Provision of survival - meals, cash, basic necessities.
Bonding through dependence - predictability of provision builds trust.
Recruitment into action - the man now follows the group because survival depends on it.
Notice what is absent: ideology, coercion, philosophy.
The boy, the man, the recruit acts rationally, by the standards of his biology.
The same mechanics apply globally.
In Yemen, Syria, Somalia, young men enlist, often violently, where starvation is routine.
In urban America, hunger is different but metaphorically similar: alienation, lack of social mobility, absence of hope, all forms of hunger, create susceptibility to gangs, extremist ideologies, or mass violence.
In Gaza, the feeding of children and families by militant groups simultaneously constructs survival and loyalty. Hunger becomes a currency more powerful than fear.
Hunger is universal. And hunger has always been political.
Hunger is not just a humanitarian issue.
It is the primary vector of modern recruitment into violence.

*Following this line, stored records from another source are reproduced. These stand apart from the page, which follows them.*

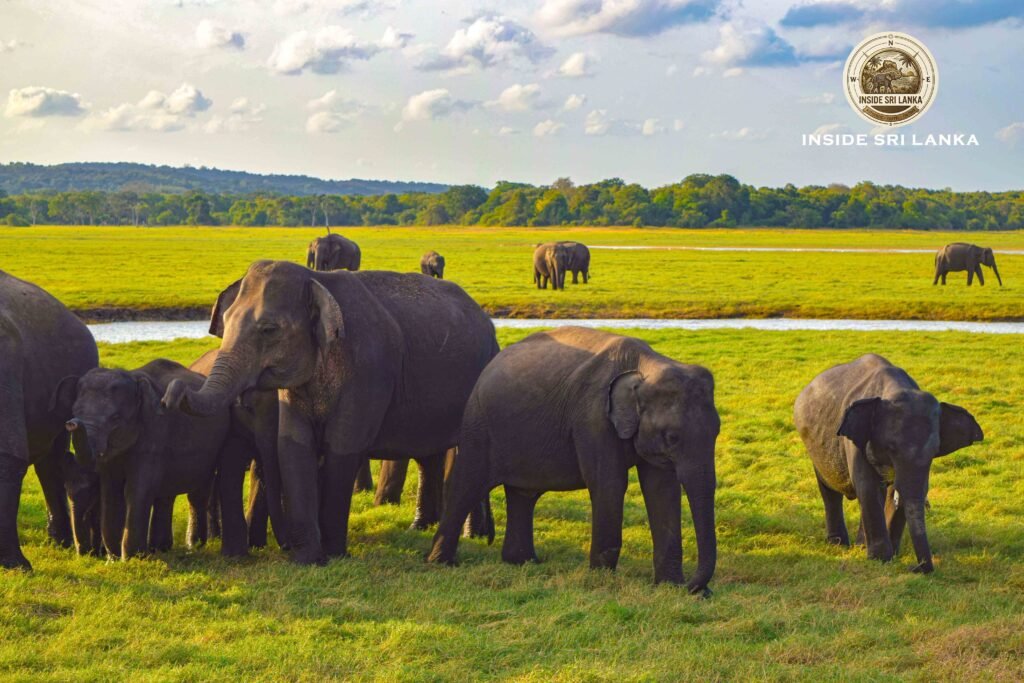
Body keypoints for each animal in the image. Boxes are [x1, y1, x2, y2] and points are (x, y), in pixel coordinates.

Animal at [63, 359, 244, 558]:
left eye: (115, 418)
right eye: (74, 411)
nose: (71, 424)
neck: (134, 378)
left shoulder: (155, 431)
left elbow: (138, 488)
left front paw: (133, 557)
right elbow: (110, 489)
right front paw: (114, 558)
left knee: (199, 491)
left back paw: (193, 545)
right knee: (167, 494)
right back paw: (161, 548)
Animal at [161, 260, 500, 565]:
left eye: (269, 329)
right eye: (226, 321)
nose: (169, 395)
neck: (316, 279)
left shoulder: (368, 370)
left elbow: (342, 448)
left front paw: (334, 554)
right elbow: (294, 446)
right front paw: (308, 559)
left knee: (465, 451)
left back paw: (474, 535)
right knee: (430, 456)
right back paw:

Until societies recognize this, they will continue to fight insurgents with bombs while ignoring the pipelines that produce them. Until they treat survival as a strategic variable, violence will regenerate faster than it can be suppressed.

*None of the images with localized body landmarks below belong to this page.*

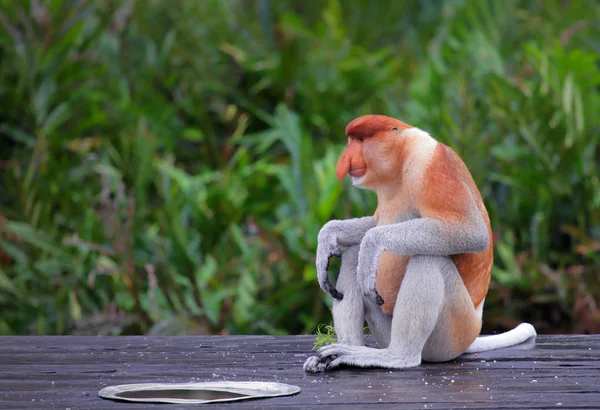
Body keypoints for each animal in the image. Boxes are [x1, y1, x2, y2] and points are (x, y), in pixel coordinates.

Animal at [304, 114, 536, 372]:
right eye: (351, 141)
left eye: (361, 140)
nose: (345, 160)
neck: (401, 159)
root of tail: (473, 333)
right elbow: (375, 222)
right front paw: (328, 235)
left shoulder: (431, 166)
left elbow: (473, 232)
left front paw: (371, 243)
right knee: (355, 253)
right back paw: (342, 352)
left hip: (455, 331)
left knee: (427, 259)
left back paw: (396, 356)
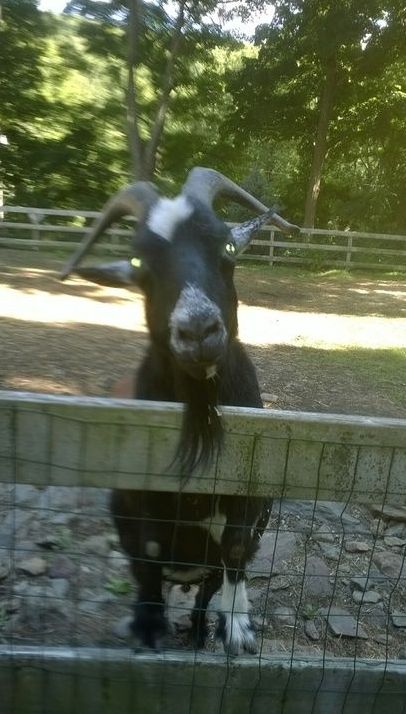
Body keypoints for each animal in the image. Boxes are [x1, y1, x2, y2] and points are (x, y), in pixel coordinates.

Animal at [60, 167, 299, 654]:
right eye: (138, 263)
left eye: (228, 247)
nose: (198, 330)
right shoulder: (142, 495)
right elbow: (149, 554)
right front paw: (148, 627)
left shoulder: (251, 492)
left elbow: (235, 549)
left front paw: (237, 629)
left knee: (210, 584)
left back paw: (202, 631)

A man who is hungry is predictable only to the provider of food. A man who is well-fed may defy expectations, resist extremism, and choose caution over destruction. This is the central, uncomfortable truth:
You cannot outgun hunger. You must outfeed it.
It is power.
It is influence.
It is the earliest and most intimate bond a person can feel.
To ignore hunger as a weapon is to ignore the rules of human survival itself. The violence we witness in Nigeria, in Gaza, in global conflict zones, is not just ideology. It is biology, mismanaged and exploited.
And until the world grasps this, millions of young men will continue to act rationally under duress, following whoever can feed them, and societies will continue to wonder why violence keeps regenerating.